----- SUPPLIED MATERIAL
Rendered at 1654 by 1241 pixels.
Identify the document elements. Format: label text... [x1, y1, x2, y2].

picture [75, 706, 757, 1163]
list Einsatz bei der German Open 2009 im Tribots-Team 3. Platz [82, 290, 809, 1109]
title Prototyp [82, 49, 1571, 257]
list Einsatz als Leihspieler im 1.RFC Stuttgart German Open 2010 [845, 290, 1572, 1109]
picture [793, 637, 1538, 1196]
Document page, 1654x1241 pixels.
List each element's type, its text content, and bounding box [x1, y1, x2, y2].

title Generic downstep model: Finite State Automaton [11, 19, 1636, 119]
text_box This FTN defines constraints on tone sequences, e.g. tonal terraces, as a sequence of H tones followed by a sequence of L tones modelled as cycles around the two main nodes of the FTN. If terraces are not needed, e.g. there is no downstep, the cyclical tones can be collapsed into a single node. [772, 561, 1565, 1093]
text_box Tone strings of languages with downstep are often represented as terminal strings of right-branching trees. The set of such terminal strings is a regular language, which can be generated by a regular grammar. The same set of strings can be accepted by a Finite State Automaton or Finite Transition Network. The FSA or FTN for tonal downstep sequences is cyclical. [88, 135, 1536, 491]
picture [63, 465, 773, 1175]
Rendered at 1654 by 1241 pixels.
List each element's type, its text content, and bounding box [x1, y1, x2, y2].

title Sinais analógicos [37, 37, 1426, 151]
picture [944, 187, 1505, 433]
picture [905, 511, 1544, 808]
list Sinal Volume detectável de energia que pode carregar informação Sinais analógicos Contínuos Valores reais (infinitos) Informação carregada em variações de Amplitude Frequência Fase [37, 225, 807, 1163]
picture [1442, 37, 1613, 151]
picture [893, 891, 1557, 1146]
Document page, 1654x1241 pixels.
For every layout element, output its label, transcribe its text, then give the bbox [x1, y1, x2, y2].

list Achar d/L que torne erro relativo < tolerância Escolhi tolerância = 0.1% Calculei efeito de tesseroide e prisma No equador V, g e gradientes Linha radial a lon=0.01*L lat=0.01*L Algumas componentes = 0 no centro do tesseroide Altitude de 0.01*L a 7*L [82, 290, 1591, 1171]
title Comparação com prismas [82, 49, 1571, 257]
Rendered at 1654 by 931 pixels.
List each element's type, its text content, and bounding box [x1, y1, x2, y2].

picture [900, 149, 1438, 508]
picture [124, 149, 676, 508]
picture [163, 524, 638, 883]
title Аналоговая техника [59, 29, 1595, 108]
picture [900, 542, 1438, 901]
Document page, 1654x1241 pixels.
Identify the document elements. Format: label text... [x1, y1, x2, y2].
----------
SHORT TASK: Retype everything from the start of the records above down to the line containing "picture [793, 637, 1538, 1196]", including that line.

TASK SOLUTION:
Rendered at 1654 by 1241 pixels.
Identify the document elements. Format: label text... [x1, y1, x2, y2].

picture [75, 706, 757, 1163]
list Einsatz bei der German Open 2009 im Tribots-Team 3. Platz [82, 290, 809, 1109]
title Prototyp [82, 49, 1571, 257]
list Einsatz als Leihspieler im 1.RFC Stuttgart German Open 2010 [845, 290, 1572, 1109]
picture [793, 637, 1538, 1196]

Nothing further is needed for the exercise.